··· Data supplied ···
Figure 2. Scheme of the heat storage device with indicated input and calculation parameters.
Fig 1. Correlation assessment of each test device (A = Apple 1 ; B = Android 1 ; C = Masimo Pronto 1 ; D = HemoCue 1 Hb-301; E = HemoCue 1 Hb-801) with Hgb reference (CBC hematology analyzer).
···
··· Data supplied ···
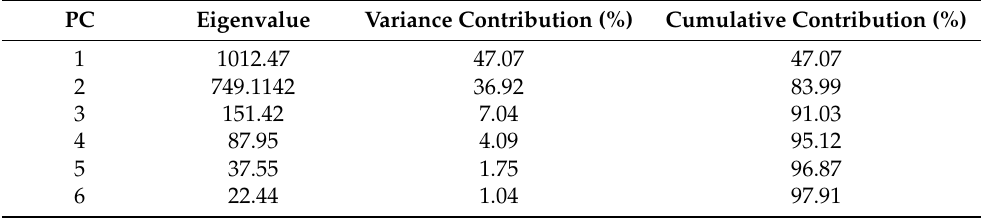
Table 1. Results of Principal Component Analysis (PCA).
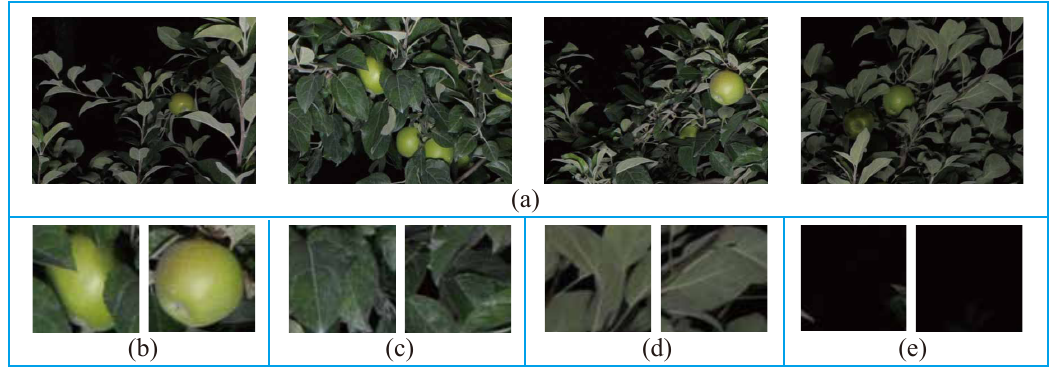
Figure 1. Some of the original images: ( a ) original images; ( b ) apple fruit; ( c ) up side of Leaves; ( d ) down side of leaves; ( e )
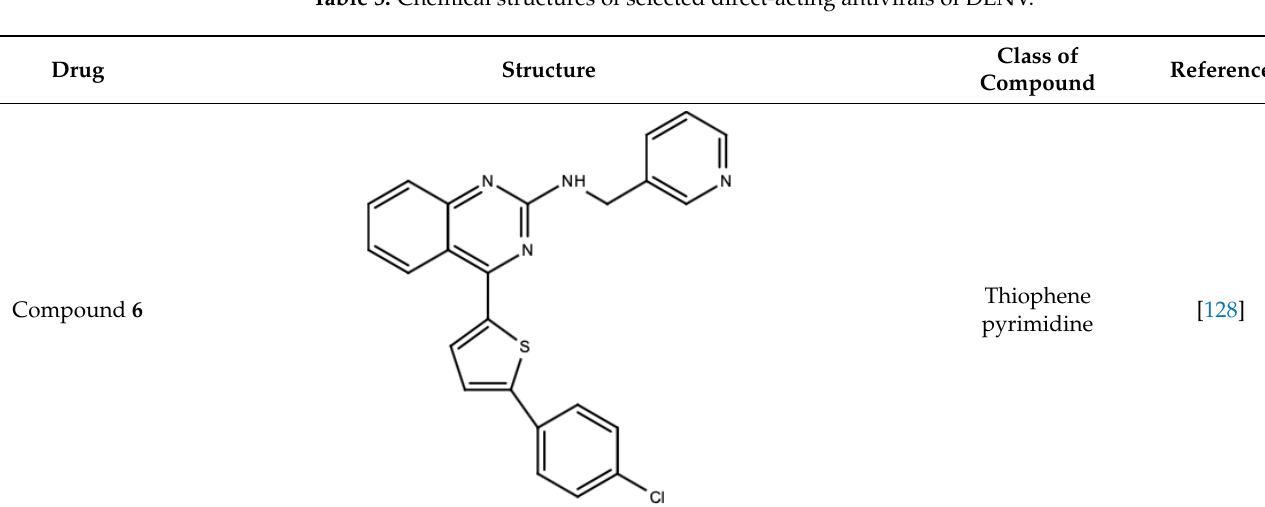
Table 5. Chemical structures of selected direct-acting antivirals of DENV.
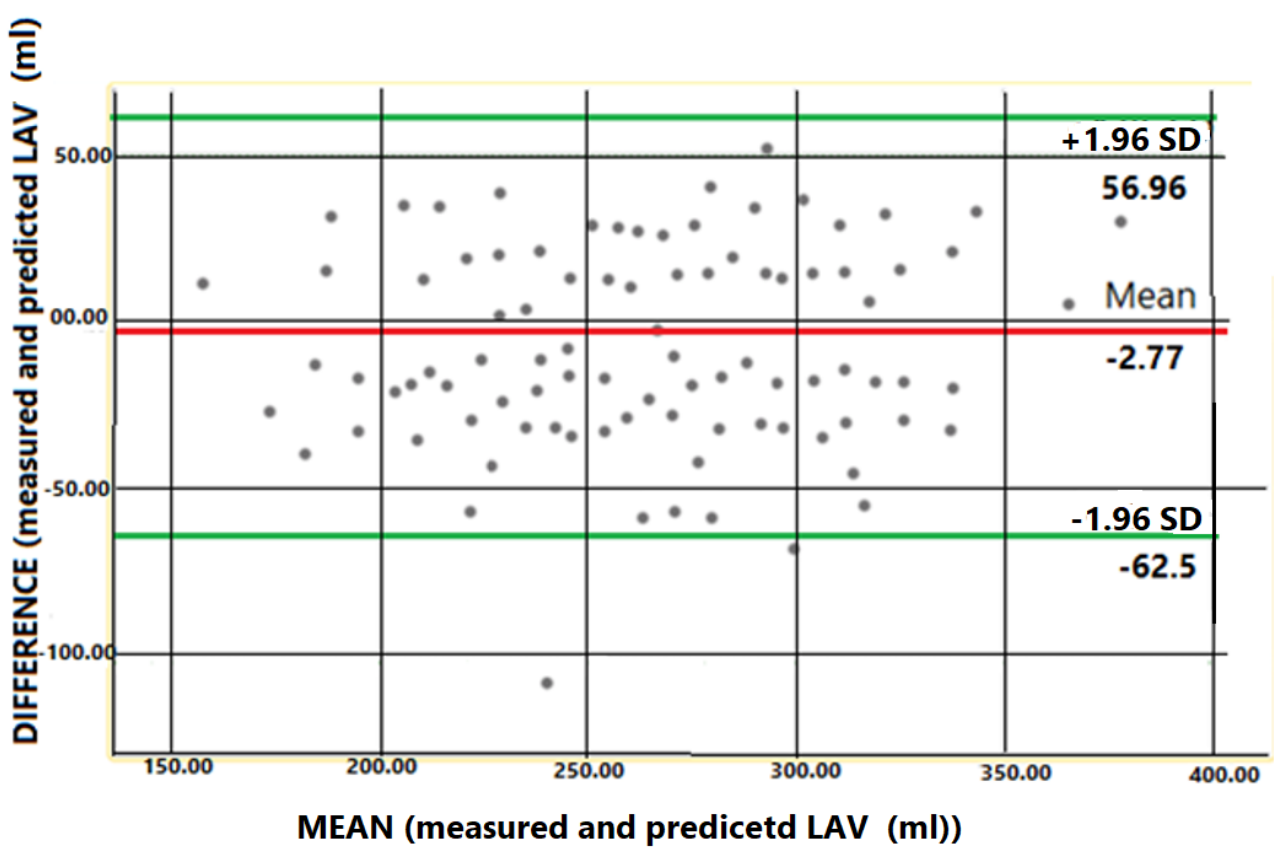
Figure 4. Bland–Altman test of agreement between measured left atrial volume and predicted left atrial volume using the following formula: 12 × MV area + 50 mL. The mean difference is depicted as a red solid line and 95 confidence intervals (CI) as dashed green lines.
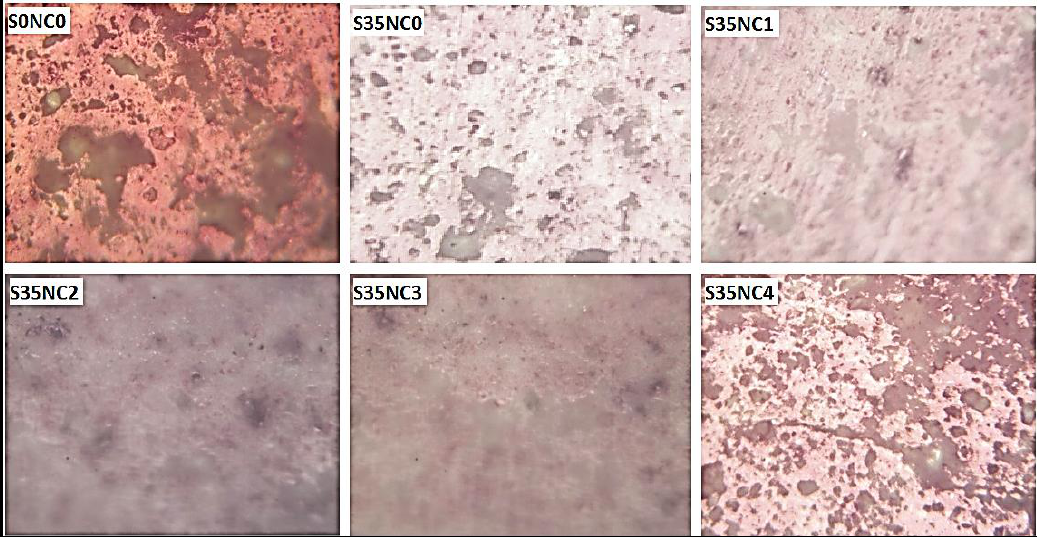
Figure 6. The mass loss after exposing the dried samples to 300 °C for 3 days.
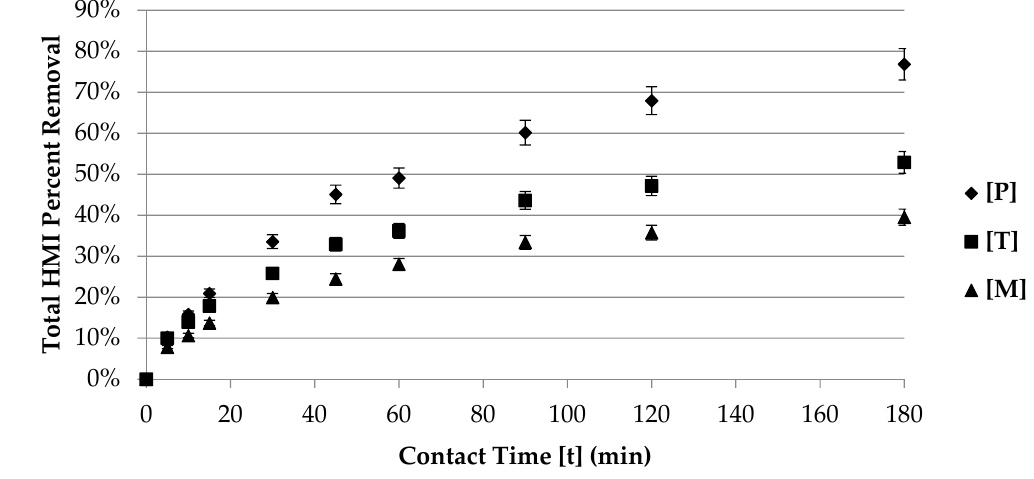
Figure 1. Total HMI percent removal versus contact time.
···
··· Data supplied ···
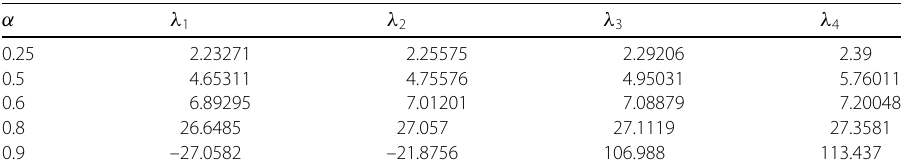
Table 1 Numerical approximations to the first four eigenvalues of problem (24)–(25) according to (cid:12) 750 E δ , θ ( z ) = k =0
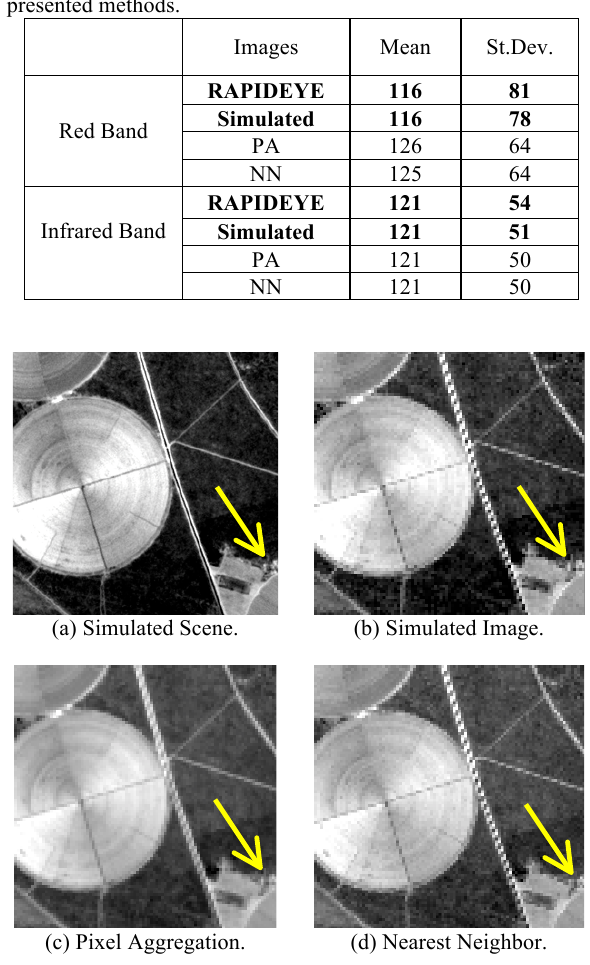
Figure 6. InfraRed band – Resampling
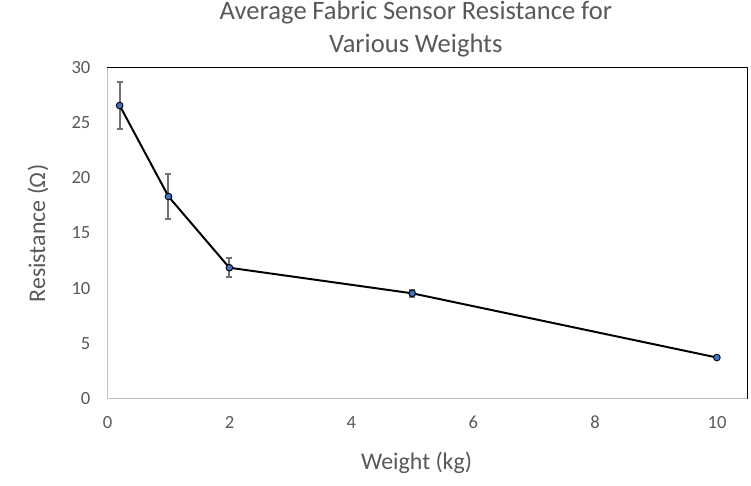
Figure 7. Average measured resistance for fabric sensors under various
···
**What is required**. Give back exactly the lines above from the one with "Figure 6. InfraRed band – Resampling" through the one with "Figure 7. Average", both included. Pictures don't belong in the copy.

**Reply**.
Figure 6. InfraRed band – Resampling
Figure 7. Average measured resistance for fabric sensors under various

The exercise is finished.